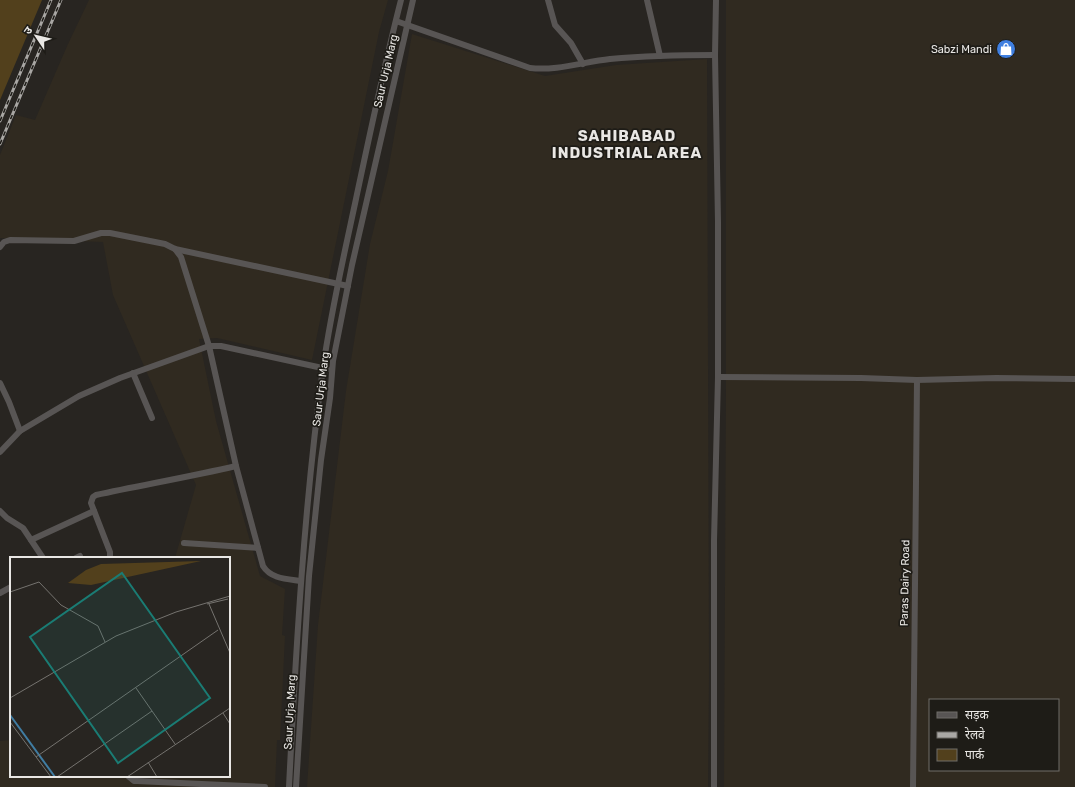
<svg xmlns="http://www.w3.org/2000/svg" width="1075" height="787" font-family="Rubik,'Noto Sans Devanagari',sans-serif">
<rect width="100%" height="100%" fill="#282521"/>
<g fill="#302a20" fill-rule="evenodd">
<polygon points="89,0 388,0 379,32 312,360 217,338 199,339 216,421 260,576 285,589 282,635 285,636 280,740 277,740 275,787 0,787 0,741 11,740 11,776 229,776 229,558 175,558 196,485 113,295 103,242 0,238 0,155 16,115 35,120 68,44"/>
<path d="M726 0H1075V787H724L726 388ZM930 700H1058V770H930Z"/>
<polygon points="412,34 545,76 616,65 707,59 709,672 708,787 307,787 318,625 346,391 370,244 388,171"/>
</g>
<polygon fill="#52401c" points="0,0 42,0 0,100"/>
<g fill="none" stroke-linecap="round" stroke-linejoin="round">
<g stroke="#585554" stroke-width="6">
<polyline points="548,0 555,25 571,43 583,64"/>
<polyline points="647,0 660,56"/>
<path d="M396 21 530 68C557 71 583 62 610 59 644 56 680 55 715 55"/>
<polyline points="0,247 4,242 10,240 74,241 101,233 110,233 165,244 175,249 348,286"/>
<path d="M175 249 181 257 209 346 236 466 263 566C271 579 287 579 301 581"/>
<polyline points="133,373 152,418"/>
<polyline points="718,377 861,378 917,380 996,378 1075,379"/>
<polyline points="0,383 9,402 20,431"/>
<polyline points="0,452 20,431 79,396 120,378 209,346 221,346 327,369"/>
<polyline points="0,511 7,518 23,528 43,558"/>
<polyline points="31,540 94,511"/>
<polyline points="184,543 258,548"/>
<polyline points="76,558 80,556"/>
<path d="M110 558V552L91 503 93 497 96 495C142 485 189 477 236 466"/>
<polyline points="0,593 11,587"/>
<polyline points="128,776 134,781 137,781 265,787"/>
<path d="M289 787C296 647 304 507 323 368 331 311 344 255 356 199 370 133 384 66 401 0"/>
<polyline points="296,787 309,576 321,460 330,398 333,361 352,265 413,0"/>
<polyline points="714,787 714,541 718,377 718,222 715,55 716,0"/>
<polyline points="913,787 917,380"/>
</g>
<g stroke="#a9a7a4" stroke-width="3">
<g id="rail">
<polyline points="0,121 51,0"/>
<polyline points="0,144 61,0"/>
</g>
</g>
<use href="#rail" stroke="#1e1c17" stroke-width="1.5" stroke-dasharray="4.5" stroke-linecap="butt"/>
</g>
<defs>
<g id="shop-disc" transform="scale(1)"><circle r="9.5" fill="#3f7fe0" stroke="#1e1c17"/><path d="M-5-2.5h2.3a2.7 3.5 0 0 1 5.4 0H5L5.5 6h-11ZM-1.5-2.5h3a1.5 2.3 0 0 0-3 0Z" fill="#fff"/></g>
</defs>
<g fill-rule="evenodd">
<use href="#shop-disc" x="1006" y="49"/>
</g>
<g text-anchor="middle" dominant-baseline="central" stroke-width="3.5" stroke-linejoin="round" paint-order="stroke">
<g font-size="11" fill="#e9e7e4" stroke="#1e1c17" text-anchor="end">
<text x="992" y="49">Sabzi Mandi</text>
</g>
<g font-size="11" fill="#e9e7e4" stroke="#1e1c17">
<text transform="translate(386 71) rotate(-77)">Saur Urja Marg</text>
<text transform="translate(321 389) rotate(-83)">Saur Urja Marg</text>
<text transform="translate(905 583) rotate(-89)">Paras Dairy Road</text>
<text transform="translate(290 712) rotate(-87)">Saur Urja Marg</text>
</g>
<g font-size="15" font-weight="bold" letter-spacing="1" fill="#e9e7e4" stroke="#1e1c17">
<text x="627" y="136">SAHIBABAD<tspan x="627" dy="17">INDUSTRIAL AREA</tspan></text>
</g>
</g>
<g transform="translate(10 557)">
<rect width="220" height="220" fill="#282521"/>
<path d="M191 4 81 28 58 26 76 13 91 7Z" fill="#52401c"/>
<path fill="none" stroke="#407da3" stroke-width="2" d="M0 158 45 220"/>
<path fill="none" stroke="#75736f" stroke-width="1" d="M0 35 29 25 51 48 88 69 95 85M197 47 218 42M199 47 220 96M126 131 165 187M0 141 106 79 166 55 220 39M213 156 220 167M0 165 41 220M26 200 208 73M138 205 147 220M47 220 142 154M117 220 220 151"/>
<path fill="#1a7c74" fill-opacity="0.15" stroke="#1a7c74" stroke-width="2" d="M112 16 200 141 108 206 20 80Z"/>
<rect width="220" height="220" fill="none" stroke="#e9e7e4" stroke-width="2"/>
</g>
<rect x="929" y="699" width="130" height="72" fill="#1e1c17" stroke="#6f6d69"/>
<rect x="937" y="712" width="20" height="6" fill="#585554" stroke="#6f6d69"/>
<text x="965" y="719" font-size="12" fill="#e9e7e4">सड़क</text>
<rect x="937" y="732" width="20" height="6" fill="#a9a7a4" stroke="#6f6d69"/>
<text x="965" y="739" font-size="12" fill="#e9e7e4">रेलवे</text>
<rect x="937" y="749" width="20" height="12" fill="#52401c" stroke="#6f6d69"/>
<text x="965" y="759" font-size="12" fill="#e9e7e4">पार्क</text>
<g transform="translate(36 36) rotate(305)" stroke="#1e1c17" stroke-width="3" paint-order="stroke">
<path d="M0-3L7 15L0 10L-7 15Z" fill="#e9e7e4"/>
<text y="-6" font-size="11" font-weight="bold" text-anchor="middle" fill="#e9e7e4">उ</text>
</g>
</svg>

What this task involves: Text only, pictures out: give every record again as written.

Answer section:
<svg xmlns="http://www.w3.org/2000/svg" width="1075" height="787" font-family="Rubik,'Noto Sans Devanagari',sans-serif">
<rect width="100%" height="100%" fill="#282521"/>
<g fill="#302a20" fill-rule="evenodd">
<polygon points="89,0 388,0 379,32 312,360 217,338 199,339 216,421 260,576 285,589 282,635 285,636 280,740 277,740 275,787 0,787 0,741 11,740 11,776 229,776 229,558 175,558 196,485 113,295 103,242 0,238 0,155 16,115 35,120 68,44"/>
<path d="M726 0H1075V787H724L726 388ZM930 700H1058V770H930Z"/>
<polygon points="412,34 545,76 616,65 707,59 709,672 708,787 307,787 318,625 346,391 370,244 388,171"/>
</g>
<polygon fill="#52401c" points="0,0 42,0 0,100"/>
<g fill="none" stroke-linecap="round" stroke-linejoin="round">
<g stroke="#585554" stroke-width="6">
<polyline points="548,0 555,25 571,43 583,64"/>
<polyline points="647,0 660,56"/>
<path d="M396 21 530 68C557 71 583 62 610 59 644 56 680 55 715 55"/>
<polyline points="0,247 4,242 10,240 74,241 101,233 110,233 165,244 175,249 348,286"/>
<path d="M175 249 181 257 209 346 236 466 263 566C271 579 287 579 301 581"/>
<polyline points="133,373 152,418"/>
<polyline points="718,377 861,378 917,380 996,378 1075,379"/>
<polyline points="0,383 9,402 20,431"/>
<polyline points="0,452 20,431 79,396 120,378 209,346 221,346 327,369"/>
<polyline points="0,511 7,518 23,528 43,558"/>
<polyline points="31,540 94,511"/>
<polyline points="184,543 258,548"/>
<polyline points="76,558 80,556"/>
<path d="M110 558V552L91 503 93 497 96 495C142 485 189 477 236 466"/>
<polyline points="0,593 11,587"/>
<polyline points="128,776 134,781 137,781 265,787"/>
<path d="M289 787C296 647 304 507 323 368 331 311 344 255 356 199 370 133 384 66 401 0"/>
<polyline points="296,787 309,576 321,460 330,398 333,361 352,265 413,0"/>
<polyline points="714,787 714,541 718,377 718,222 715,55 716,0"/>
<polyline points="913,787 917,380"/>
</g>
<g stroke="#a9a7a4" stroke-width="3">
<g id="rail">
<polyline points="0,121 51,0"/>
<polyline points="0,144 61,0"/>
</g>
</g>
<use href="#rail" stroke="#1e1c17" stroke-width="1.5" stroke-dasharray="4.5" stroke-linecap="butt"/>
</g>
<defs>
<g id="shop-disc" transform="scale(1)"><circle r="9.5" fill="#3f7fe0" stroke="#1e1c17"/><path d="M-5-2.5h2.3a2.7 3.5 0 0 1 5.4 0H5L5.5 6h-11ZM-1.5-2.5h3a1.5 2.3 0 0 0-3 0Z" fill="#fff"/></g>
</defs>
<g fill-rule="evenodd">
<use href="#shop-disc" x="1006" y="49"/>
</g>
<g text-anchor="middle" dominant-baseline="central" stroke-width="3.5" stroke-linejoin="round" paint-order="stroke">
<g font-size="11" fill="#e9e7e4" stroke="#1e1c17" text-anchor="end">
<text x="992" y="49">Sabzi Mandi</text>
</g>
<g font-size="11" fill="#e9e7e4" stroke="#1e1c17">
<text transform="translate(386 71) rotate(-77)">Saur Urja Marg</text>
<text transform="translate(321 389) rotate(-83)">Saur Urja Marg</text>
<text transform="translate(905 583) rotate(-89)">Paras Dairy Road</text>
<text transform="translate(290 712) rotate(-87)">Saur Urja Marg</text>
</g>
<g font-size="15" font-weight="bold" letter-spacing="1" fill="#e9e7e4" stroke="#1e1c17">
<text x="627" y="136">SAHIBABAD<tspan x="627" dy="17">INDUSTRIAL AREA</tspan></text>
</g>
</g>
<g transform="translate(10 557)">
<rect width="220" height="220" fill="#282521"/>
<path d="M191 4 81 28 58 26 76 13 91 7Z" fill="#52401c"/>
<path fill="none" stroke="#407da3" stroke-width="2" d="M0 158 45 220"/>
<path fill="none" stroke="#75736f" stroke-width="1" d="M0 35 29 25 51 48 88 69 95 85M197 47 218 42M199 47 220 96M126 131 165 187M0 141 106 79 166 55 220 39M213 156 220 167M0 165 41 220M26 200 208 73M138 205 147 220M47 220 142 154M117 220 220 151"/>
<path fill="#1a7c74" fill-opacity="0.15" stroke="#1a7c74" stroke-width="2" d="M112 16 200 141 108 206 20 80Z"/>
<rect width="220" height="220" fill="none" stroke="#e9e7e4" stroke-width="2"/>
</g>
<rect x="929" y="699" width="130" height="72" fill="#1e1c17" stroke="#6f6d69"/>
<rect x="937" y="712" width="20" height="6" fill="#585554" stroke="#6f6d69"/>
<text x="965" y="719" font-size="12" fill="#e9e7e4">सड़क</text>
<rect x="937" y="732" width="20" height="6" fill="#a9a7a4" stroke="#6f6d69"/>
<text x="965" y="739" font-size="12" fill="#e9e7e4">रेलवे</text>
<rect x="937" y="749" width="20" height="12" fill="#52401c" stroke="#6f6d69"/>
<text x="965" y="759" font-size="12" fill="#e9e7e4">पार्क</text>
<g transform="translate(36 36) rotate(305)" stroke="#1e1c17" stroke-width="3" paint-order="stroke">
<path d="M0-3L7 15L0 10L-7 15Z" fill="#e9e7e4"/>
<text y="-6" font-size="11" font-weight="bold" text-anchor="middle" fill="#e9e7e4">उ</text>
</g>
</svg>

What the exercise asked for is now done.